== Segment start ==

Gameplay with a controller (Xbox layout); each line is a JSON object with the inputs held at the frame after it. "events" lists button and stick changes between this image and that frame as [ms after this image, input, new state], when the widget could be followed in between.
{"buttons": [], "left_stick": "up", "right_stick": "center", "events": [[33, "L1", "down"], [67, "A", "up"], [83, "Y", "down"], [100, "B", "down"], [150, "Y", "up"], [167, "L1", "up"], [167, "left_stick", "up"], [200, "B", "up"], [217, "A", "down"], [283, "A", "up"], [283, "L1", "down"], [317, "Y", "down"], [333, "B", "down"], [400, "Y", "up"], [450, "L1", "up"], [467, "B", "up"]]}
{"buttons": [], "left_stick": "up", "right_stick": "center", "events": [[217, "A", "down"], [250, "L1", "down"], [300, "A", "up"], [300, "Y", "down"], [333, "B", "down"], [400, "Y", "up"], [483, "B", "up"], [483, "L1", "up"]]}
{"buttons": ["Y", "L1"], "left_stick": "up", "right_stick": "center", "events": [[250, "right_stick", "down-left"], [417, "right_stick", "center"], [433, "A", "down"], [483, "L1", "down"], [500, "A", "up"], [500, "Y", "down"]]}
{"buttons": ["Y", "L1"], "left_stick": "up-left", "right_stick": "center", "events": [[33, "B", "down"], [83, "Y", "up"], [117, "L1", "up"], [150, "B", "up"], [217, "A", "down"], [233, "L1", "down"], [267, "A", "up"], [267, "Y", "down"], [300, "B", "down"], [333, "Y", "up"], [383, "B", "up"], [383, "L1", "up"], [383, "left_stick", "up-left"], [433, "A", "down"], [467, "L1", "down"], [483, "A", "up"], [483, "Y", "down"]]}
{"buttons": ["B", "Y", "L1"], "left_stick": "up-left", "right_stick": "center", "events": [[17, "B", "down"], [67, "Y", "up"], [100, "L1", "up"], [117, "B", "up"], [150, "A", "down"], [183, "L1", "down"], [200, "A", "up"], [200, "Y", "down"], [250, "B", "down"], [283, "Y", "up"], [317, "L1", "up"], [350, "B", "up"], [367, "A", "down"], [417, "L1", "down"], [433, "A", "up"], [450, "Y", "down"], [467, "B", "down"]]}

== Segment end ==

§ EXERCISE PROMPT
Print out the full listing above, word for word.

§ TASK SOLUTION
Gameplay with a controller (Xbox layout); each line is a JSON object with the inputs held at the frame after it. "events" lists button and stick changes between this image and that frame as [ms after this image, input, new state], when the widget could be followed in between.
{"buttons": [], "left_stick": "up", "right_stick": "center", "events": [[33, "L1", "down"], [67, "A", "up"], [83, "Y", "down"], [100, "B", "down"], [150, "Y", "up"], [167, "L1", "up"], [167, "left_stick", "up"], [200, "B", "up"], [217, "A", "down"], [283, "A", "up"], [283, "L1", "down"], [317, "Y", "down"], [333, "B", "down"], [400, "Y", "up"], [450, "L1", "up"], [467, "B", "up"]]}
{"buttons": [], "left_stick": "up", "right_stick": "center", "events": [[217, "A", "down"], [250, "L1", "down"], [300, "A", "up"], [300, "Y", "down"], [333, "B", "down"], [400, "Y", "up"], [483, "B", "up"], [483, "L1", "up"]]}
{"buttons": ["Y", "L1"], "left_stick": "up", "right_stick": "center", "events": [[250, "right_stick", "down-left"], [417, "right_stick", "center"], [433, "A", "down"], [483, "L1", "down"], [500, "A", "up"], [500, "Y", "down"]]}
{"buttons": ["Y", "L1"], "left_stick": "up-left", "right_stick": "center", "events": [[33, "B", "down"], [83, "Y", "up"], [117, "L1", "up"], [150, "B", "up"], [217, "A", "down"], [233, "L1", "down"], [267, "A", "up"], [267, "Y", "down"], [300, "B", "down"], [333, "Y", "up"], [383, "B", "up"], [383, "L1", "up"], [383, "left_stick", "up-left"], [433, "A", "down"], [467, "L1", "down"], [483, "A", "up"], [483, "Y", "down"]]}
{"buttons": ["B", "Y", "L1"], "left_stick": "up-left", "right_stick": "center", "events": [[17, "B", "down"], [67, "Y", "up"], [100, "L1", "up"], [117, "B", "up"], [150, "A", "down"], [183, "L1", "down"], [200, "A", "up"], [200, "Y", "down"], [250, "B", "down"], [283, "Y", "up"], [317, "L1", "up"], [350, "B", "up"], [367, "A", "down"], [417, "L1", "down"], [433, "A", "up"], [450, "Y", "down"], [467, "B", "down"]]}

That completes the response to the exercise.